I've lurked on this thread for approximately forever. I fiddled with the URL and bookmarked a post far into the future, so when I remember to cruise on over here, I get effectively the "last" page, even without logging in.
I don't *need* 100Mhz and as a mere software guy, my standards are pretty low for a scope. I value the small size and absence of a hundred knobs. I use it "just" for finding which wire I've missed, watching i2c (for "yep, that looks like i2c. I really did get all the output bits enabled" or seeing "the device is selected and talking back, but I can't 'hear' it, so I have problems with receiver enable" and not actual decoding) or confirming why two RS-232 devices aren't playing nice, audio issues, timing an interrupt handler or other profiling by wiggling a GPIO during entry/exit, etc. While I *wish* it had protocol decoding, it wasn't advertised with signal decoding and I can break out one of the $6 logic analyzers when I do. I'm just pretty happy to have a small, portable device for those few times I need a scope and not a LA. I wish it would do everything (plus ponies!) but I'm actually not unhappy with this device.
However, I want to give a big thank you to PCProgrammer. Watching the reverse - and then forward - engineering exercise around this thing was VERY educational. Learning more about the horrors of Allwinner (I'm team RISC-V, where they're new, and not ARM at this level) and all the terrible decisions that went into building a low cost cheap product was fascinating to watch. While I've not actually used the results (see also: low standards) the results seem impressive and it's nice to know that if I need this improved version - or want signal decoding badly enough to implement it - that we have this excellent base to build around.
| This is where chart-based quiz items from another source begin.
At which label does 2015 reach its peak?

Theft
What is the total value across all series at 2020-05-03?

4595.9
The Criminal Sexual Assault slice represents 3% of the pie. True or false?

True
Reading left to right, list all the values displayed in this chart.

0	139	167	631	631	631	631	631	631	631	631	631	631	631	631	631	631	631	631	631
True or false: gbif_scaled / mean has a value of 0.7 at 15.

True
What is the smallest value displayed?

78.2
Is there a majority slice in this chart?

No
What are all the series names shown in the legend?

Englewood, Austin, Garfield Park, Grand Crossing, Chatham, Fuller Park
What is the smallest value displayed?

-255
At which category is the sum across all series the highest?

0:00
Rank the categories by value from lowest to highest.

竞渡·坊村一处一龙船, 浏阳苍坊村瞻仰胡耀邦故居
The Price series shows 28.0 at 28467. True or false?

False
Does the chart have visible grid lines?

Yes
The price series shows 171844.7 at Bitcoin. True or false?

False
I just wanted to say thank you. It may seem strange that I'm not thanking you for having actually used the end result, I'm thanking you for the insight into the process of reverse engineering, the act of tracing parts back to their mother sources, for the act of figuring out the magic chips - or at least the code that used it well enough you didn't HAVE to figure out the magic chips - was a service to engineers around the globe. It was super clever to build an emulator that first ran the original code so you could work out UI, measurement/signal handling, and related issues on a Normal Computer (with a debugger) and then take that code back to the real hardware - that's definitely a trick I'm keeping in my toolbox.
So, PCProgrammer (and other contributors), I just wanted to say it publicly: Thank You.